Ed è per questo che oggi, nella “Giornata Nazionale per la Donazione e il Trapianto di Organi e Tessuti”, noi del Nursing Up vorremmo ricordare quanto il ruolo dell’infermiere sia fondamentale nella diffusione della cultura “del dono”.
Sappiamo prenderci cura dei pazienti, non solo attraverso la solidità del nostro percorso di studi e attraverso le conoscenze che abbiamo consolidato ed implementato nella nostra quotidianità professionale, ma soprattutto portiamo messaggi fattuale, come quelli del rispetto della vita e della salute, e rispetto della libertà e della dignità delle persone senza diseguaglianze.
Così Antonio De Palma, Presidente Nazionale del Nursing Up.
Tra le principali responsabilità dell’infermiere c’è quella di alleviare la sofferenza.
In questa giornata, dal valore così importante, è bene ricordare il suo ruolo rilevante nel sistema dei trapianti di organo, dove si occupa della partecipazione attiva alle procedure di individuazione, della selezione e del mantenimento dei donatori, del processo di allocazione del prelievo e trapianto di organi e interviene nella pianificazione e attuazione dei percorsi assistenziali.
L’articolo 26 del nostro Codice Deontologico cita testualmente: “L’infermiere favorisce l’informazione e l’educazione sulla donazione di sangue, tessuti e organi quale atto di solidarietà e sostiene le persone coinvolte nel donare e nel ricevere”.

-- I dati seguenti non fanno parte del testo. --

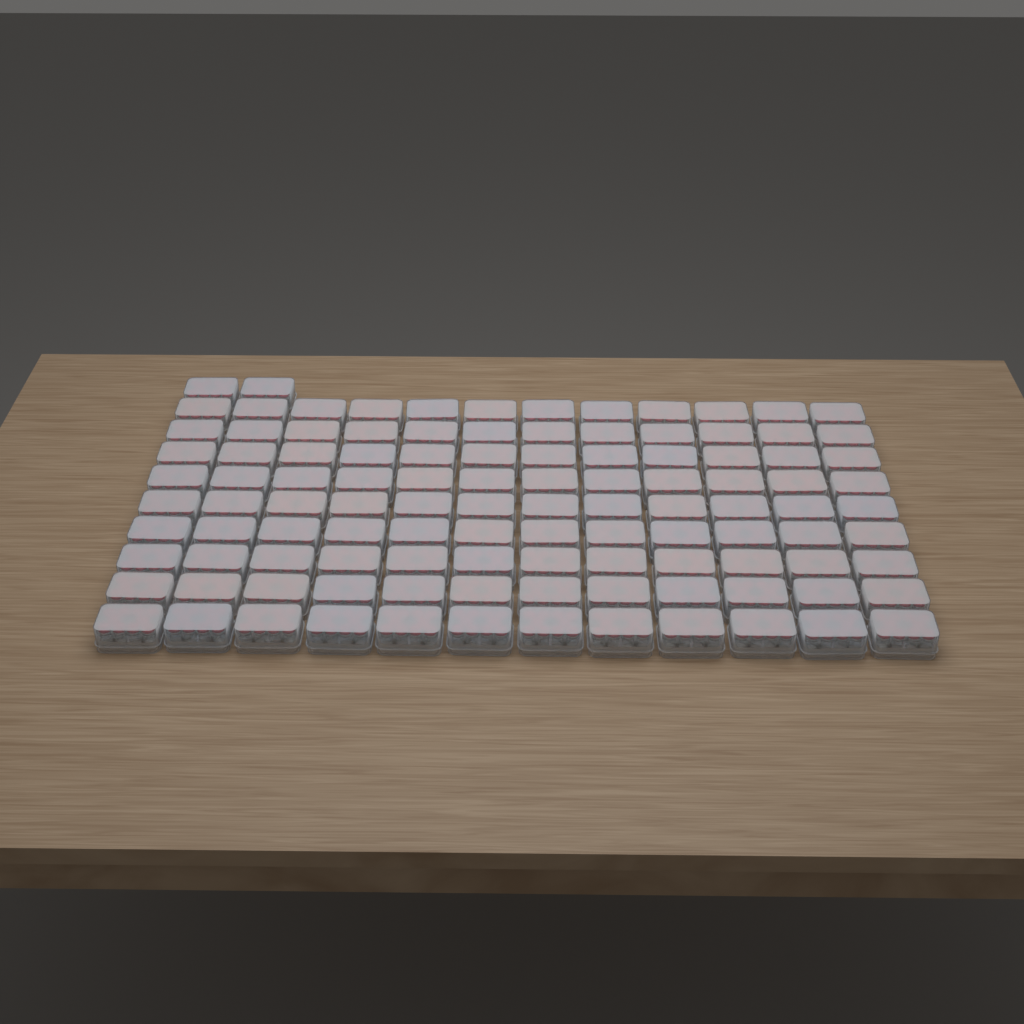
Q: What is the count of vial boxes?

Ad oggi, sono oltre 8mila le persone che aspettano un trapianto nel nostro Paese: sono donne, uomini, giovani, adulti, anziani ma anche oltre 200 bambini, che soffrono di una grave insufficienza d’organo, ai reni, al fegato, al cuore, ai polmoni o al pancreas. La rete trapianti italiana è ai primi posti in Europa per numero e qualità degli interventi eseguiti.

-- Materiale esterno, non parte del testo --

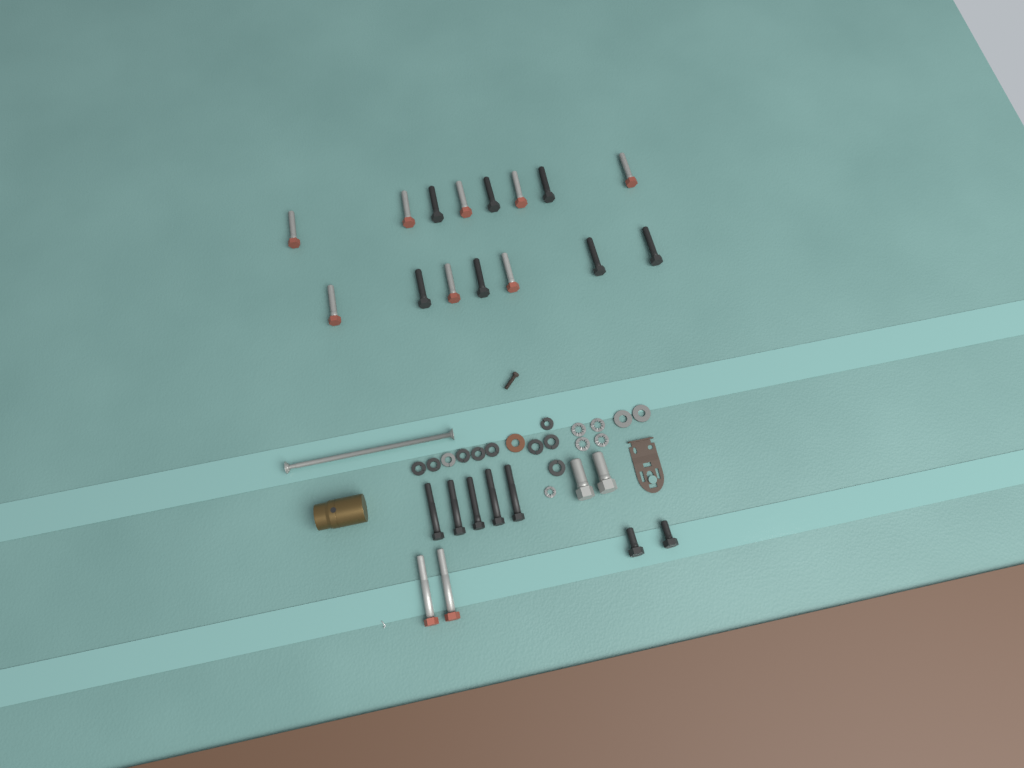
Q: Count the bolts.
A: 26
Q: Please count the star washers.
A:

In questo contesto, dove l’Italia eccelle, ricordiamolo, il nostro Paese consente agli infermieri anche autorevoli percorsi di specializzazione, come il Master infermieristico di Coordinamento Donazione e Trapianto di organi tessuti e cellule della Scuola di Medicina dell’Università degli Studi di Torino.
Tutto questo equivale a dire che la sanità italiana necessita di un infermiere sempre più preparato, sempre più aggiornato ad affrontare le nuove sfide sul trapianto degli organi, oltre che essere una figura chiave nella comprensione e nella comunicazione alla collettività del valore della donazione», conclude De Palma.